**Problems and tasks**
1. According to the rolling mill text, what is the diameter of the mill's rolls?
2. From the rolling mill text, write out the passage starting with "At the Argonne" and going on through "diameter of 60 mm.".

Auxiliary Equipment and Techniques


At the Argonne National Laboratory (ANL) Physics Division target facility we have employed the rolling technique to produce a wide variety of foil targets covering isotopes over most of the periodic chart. Another area where the rolling method is used is for the preparation of numerous filters, degrader foils and various windows needed for detectors and gas cell targets. The apparatus employed for mechanical rolling of metal foils is a Durston Type SE/EX electric rolling mill obtained from Frei & Borel. It consists of two hardened and polished rolls of width 120 mm working size and a diameter of 60 mm.

Rolling mill

New rolling mill acquired in March 1997.

Rolling mill

Previous rolling mill, now relocated to the Radioactive
Materials Laboratory for rolling U and Th foils.
J.P. Greene and G.E. Thomas, Physics Div., Argonne National Lab. PHY-8557-HI-96 (1997).

**Given data**
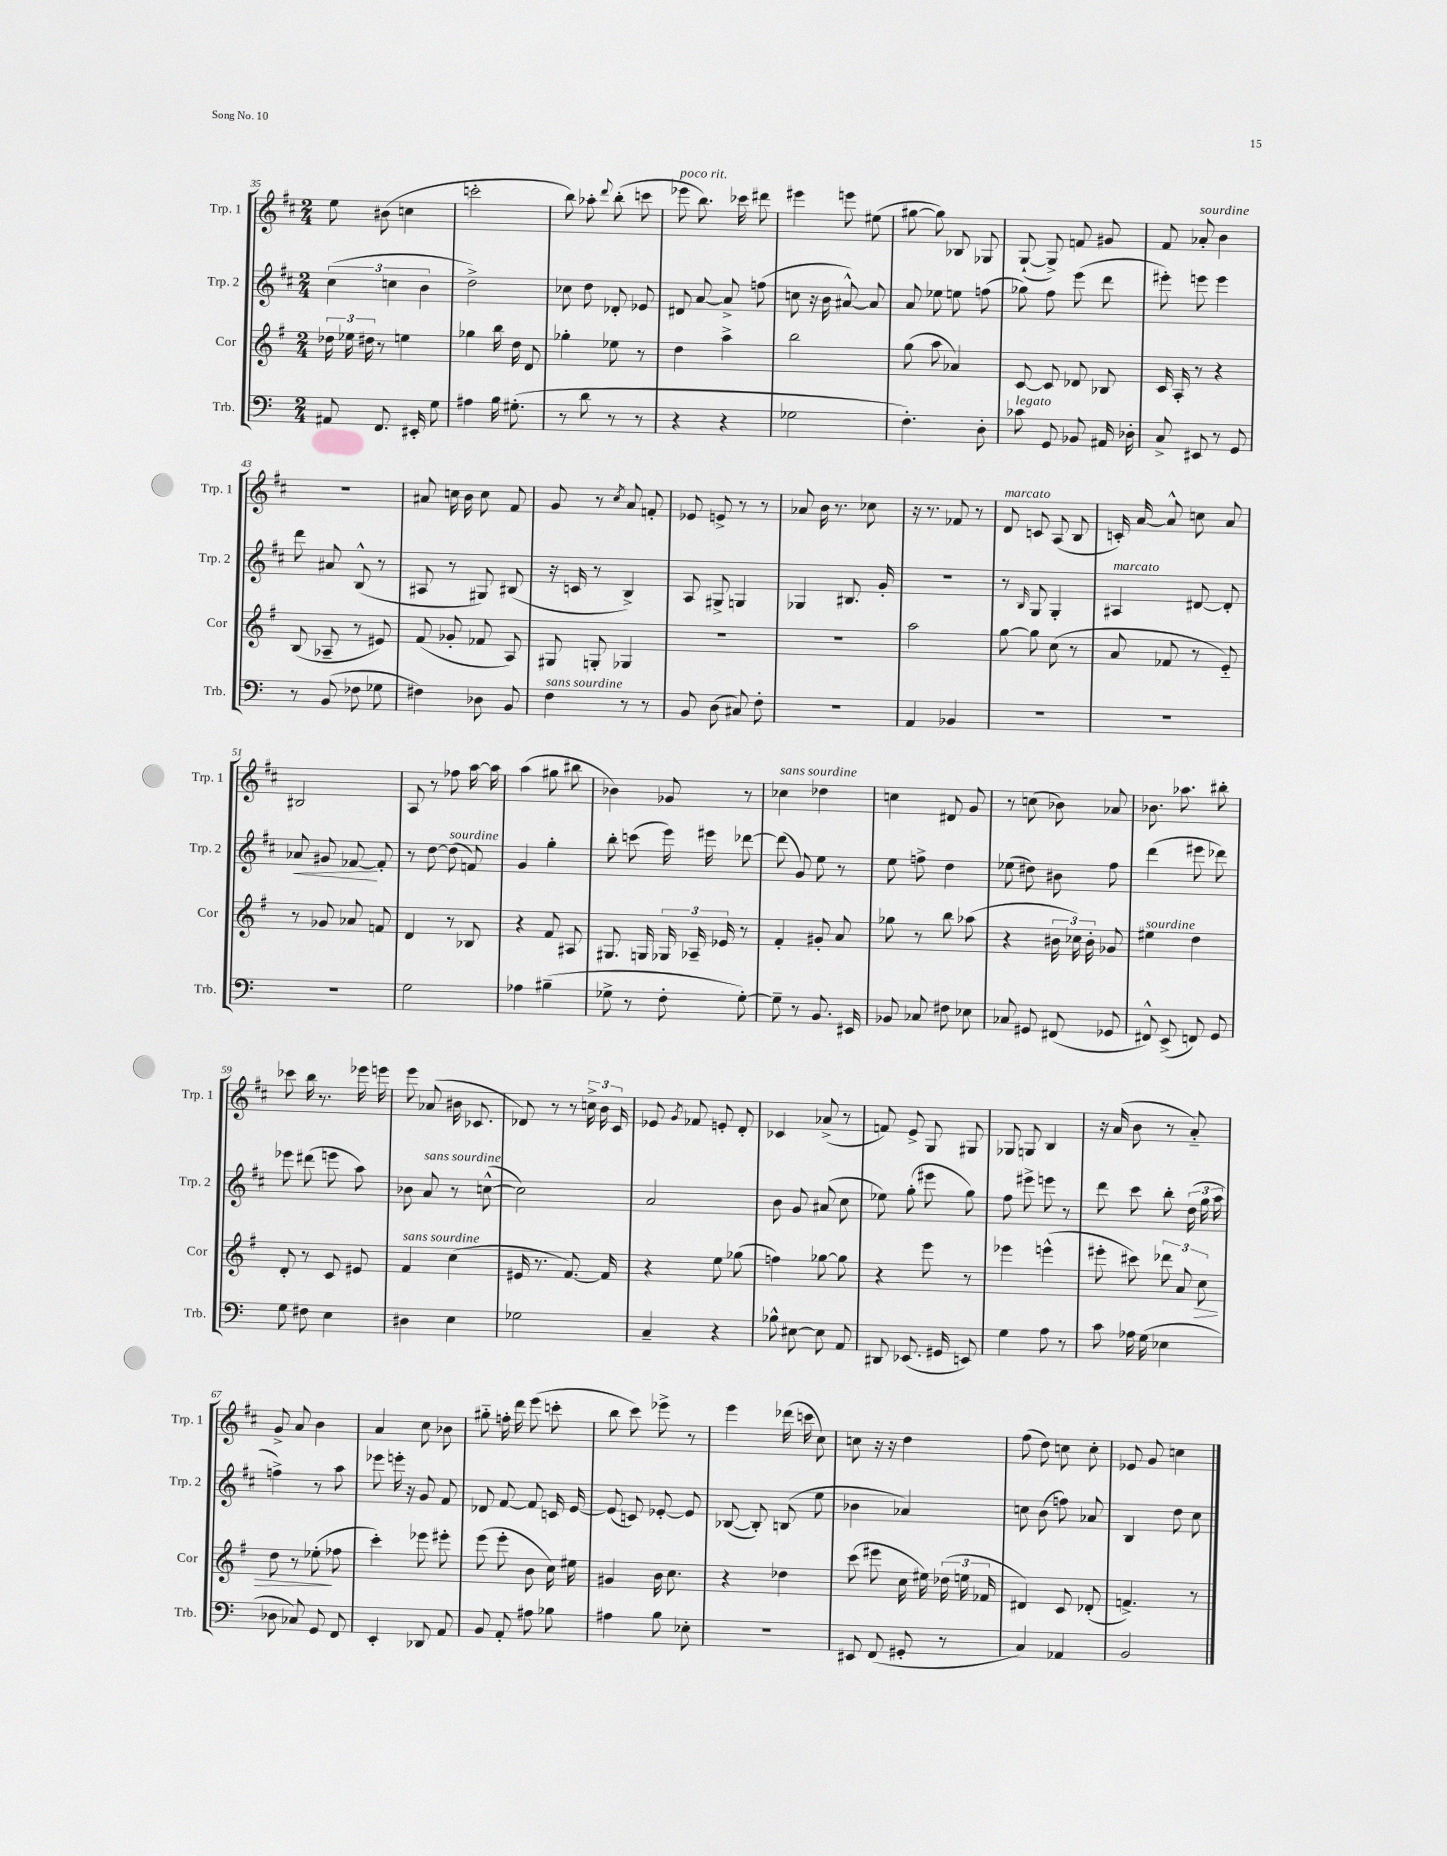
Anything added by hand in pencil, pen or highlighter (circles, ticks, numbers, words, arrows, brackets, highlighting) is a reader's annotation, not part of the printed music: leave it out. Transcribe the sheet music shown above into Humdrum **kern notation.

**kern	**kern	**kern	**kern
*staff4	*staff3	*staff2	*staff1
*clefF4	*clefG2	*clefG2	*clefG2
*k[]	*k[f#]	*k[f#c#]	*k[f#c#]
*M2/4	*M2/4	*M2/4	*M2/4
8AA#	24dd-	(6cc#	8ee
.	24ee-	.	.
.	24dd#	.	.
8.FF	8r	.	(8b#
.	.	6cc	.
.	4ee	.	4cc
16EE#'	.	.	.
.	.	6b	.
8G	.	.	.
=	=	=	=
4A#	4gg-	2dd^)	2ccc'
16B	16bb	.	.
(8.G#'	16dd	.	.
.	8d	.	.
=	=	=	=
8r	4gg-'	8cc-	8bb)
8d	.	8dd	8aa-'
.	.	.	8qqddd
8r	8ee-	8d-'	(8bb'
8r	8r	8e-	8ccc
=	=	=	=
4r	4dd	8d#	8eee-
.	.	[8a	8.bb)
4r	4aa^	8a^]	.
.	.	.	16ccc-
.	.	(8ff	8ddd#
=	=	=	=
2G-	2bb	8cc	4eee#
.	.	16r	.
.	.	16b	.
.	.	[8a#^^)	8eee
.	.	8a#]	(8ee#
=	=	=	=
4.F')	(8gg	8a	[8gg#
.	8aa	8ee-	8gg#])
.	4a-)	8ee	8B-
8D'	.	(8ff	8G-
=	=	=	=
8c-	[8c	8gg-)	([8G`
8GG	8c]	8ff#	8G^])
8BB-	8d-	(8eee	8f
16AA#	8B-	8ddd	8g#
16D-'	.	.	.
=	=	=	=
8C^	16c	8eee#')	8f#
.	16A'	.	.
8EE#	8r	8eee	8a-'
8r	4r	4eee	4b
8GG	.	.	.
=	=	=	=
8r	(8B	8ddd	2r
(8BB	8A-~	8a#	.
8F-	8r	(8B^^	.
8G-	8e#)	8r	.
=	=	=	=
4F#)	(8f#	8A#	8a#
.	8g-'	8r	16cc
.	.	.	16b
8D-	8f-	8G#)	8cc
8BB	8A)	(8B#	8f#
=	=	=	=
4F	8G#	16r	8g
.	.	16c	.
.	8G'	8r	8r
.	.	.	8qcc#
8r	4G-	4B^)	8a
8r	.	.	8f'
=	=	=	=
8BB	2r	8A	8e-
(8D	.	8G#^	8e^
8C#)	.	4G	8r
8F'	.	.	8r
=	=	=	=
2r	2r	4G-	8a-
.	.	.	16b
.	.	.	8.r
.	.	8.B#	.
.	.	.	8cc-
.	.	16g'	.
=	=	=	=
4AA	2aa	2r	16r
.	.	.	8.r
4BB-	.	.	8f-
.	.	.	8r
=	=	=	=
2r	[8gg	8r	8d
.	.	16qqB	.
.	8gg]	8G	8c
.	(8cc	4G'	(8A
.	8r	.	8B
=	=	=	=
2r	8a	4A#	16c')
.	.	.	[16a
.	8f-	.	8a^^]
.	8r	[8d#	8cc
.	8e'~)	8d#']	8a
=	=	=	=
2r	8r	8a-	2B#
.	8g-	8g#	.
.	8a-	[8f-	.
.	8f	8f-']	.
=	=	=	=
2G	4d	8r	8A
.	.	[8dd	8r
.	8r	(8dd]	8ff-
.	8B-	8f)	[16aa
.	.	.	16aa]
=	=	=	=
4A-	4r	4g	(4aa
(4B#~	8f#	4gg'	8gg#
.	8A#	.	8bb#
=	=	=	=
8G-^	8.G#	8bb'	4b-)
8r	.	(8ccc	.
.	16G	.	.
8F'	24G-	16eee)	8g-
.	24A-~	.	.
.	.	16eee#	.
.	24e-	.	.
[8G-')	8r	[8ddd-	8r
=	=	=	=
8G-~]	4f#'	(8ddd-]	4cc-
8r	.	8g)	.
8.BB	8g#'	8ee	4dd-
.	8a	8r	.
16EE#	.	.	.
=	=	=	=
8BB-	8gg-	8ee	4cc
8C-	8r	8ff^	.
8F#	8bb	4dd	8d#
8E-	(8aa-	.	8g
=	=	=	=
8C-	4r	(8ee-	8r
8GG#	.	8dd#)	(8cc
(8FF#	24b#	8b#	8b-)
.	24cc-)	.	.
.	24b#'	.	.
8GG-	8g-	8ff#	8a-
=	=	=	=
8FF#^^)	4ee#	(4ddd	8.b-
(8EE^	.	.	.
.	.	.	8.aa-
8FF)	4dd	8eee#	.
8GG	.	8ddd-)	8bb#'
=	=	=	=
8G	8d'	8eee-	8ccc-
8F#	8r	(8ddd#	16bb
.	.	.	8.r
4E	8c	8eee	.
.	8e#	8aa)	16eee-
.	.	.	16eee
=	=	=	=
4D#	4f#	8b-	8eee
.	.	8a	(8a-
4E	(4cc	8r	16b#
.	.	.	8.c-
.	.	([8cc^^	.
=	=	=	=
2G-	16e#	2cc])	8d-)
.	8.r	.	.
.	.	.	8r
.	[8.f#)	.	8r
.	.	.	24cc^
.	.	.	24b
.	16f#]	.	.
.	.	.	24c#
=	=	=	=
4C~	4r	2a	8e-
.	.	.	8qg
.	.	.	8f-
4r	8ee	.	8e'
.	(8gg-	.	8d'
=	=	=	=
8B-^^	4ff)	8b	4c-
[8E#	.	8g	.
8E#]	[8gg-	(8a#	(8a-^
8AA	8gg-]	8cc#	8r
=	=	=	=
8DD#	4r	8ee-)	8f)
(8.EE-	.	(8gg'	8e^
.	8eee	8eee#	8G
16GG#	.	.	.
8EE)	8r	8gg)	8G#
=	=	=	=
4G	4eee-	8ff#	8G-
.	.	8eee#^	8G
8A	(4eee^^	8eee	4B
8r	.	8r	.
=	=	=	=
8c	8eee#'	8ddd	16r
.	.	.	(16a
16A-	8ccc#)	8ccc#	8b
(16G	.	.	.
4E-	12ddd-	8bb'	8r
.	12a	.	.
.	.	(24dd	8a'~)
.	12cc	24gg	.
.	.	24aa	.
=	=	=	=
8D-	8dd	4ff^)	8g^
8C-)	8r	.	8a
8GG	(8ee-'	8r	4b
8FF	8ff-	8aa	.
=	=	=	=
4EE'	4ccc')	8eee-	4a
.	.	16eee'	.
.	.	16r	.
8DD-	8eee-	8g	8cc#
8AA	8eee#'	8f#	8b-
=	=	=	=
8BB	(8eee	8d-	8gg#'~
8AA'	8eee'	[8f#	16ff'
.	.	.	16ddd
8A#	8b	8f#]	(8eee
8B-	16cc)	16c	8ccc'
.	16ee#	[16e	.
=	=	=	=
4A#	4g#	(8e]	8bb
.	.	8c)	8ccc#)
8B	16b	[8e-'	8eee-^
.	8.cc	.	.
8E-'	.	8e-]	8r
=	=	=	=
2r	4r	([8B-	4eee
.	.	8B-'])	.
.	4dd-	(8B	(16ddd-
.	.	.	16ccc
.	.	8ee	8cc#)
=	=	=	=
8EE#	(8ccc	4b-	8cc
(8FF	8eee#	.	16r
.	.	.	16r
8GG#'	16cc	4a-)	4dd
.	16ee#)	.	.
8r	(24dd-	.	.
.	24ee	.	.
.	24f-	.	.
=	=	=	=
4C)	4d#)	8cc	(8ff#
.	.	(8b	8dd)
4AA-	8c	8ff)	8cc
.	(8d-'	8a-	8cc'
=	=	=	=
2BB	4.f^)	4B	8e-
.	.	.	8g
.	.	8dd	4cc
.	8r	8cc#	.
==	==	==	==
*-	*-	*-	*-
...
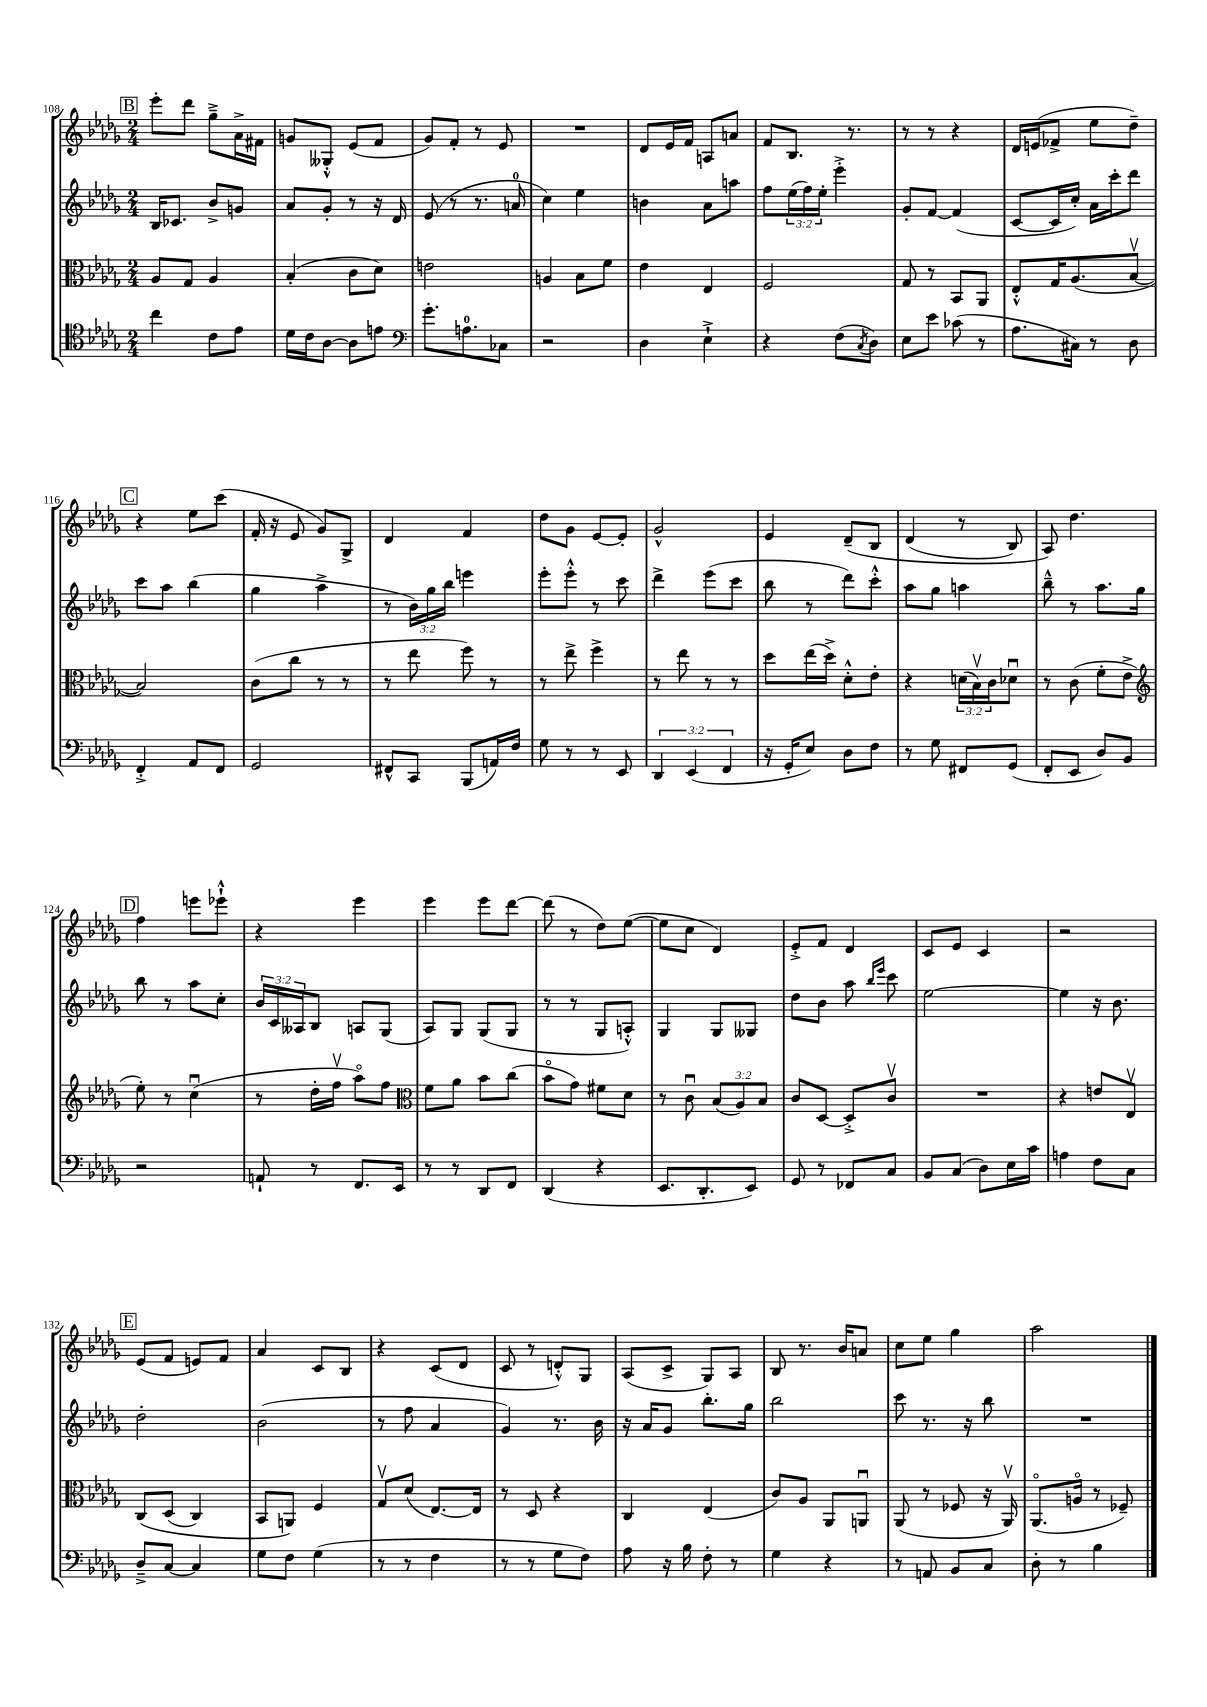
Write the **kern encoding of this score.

**Replies**
1. 60 mm

2.
At the Argonne National Laboratory (ANL) Physics Division target facility we have employed the rolling technique to produce a wide variety of foil targets covering isotopes over most of the periodic chart. Another area where the rolling method is used is for the preparation of numerous filters, degrader foils and various windows needed for detectors and gas cell targets. The apparatus employed for mechanical rolling of metal foils is a Durston Type SE/EX electric rolling mill obtained from Frei & Borel. It consists of two hardened and polished rolls of width 120 mm working size and a diameter of 60 mm.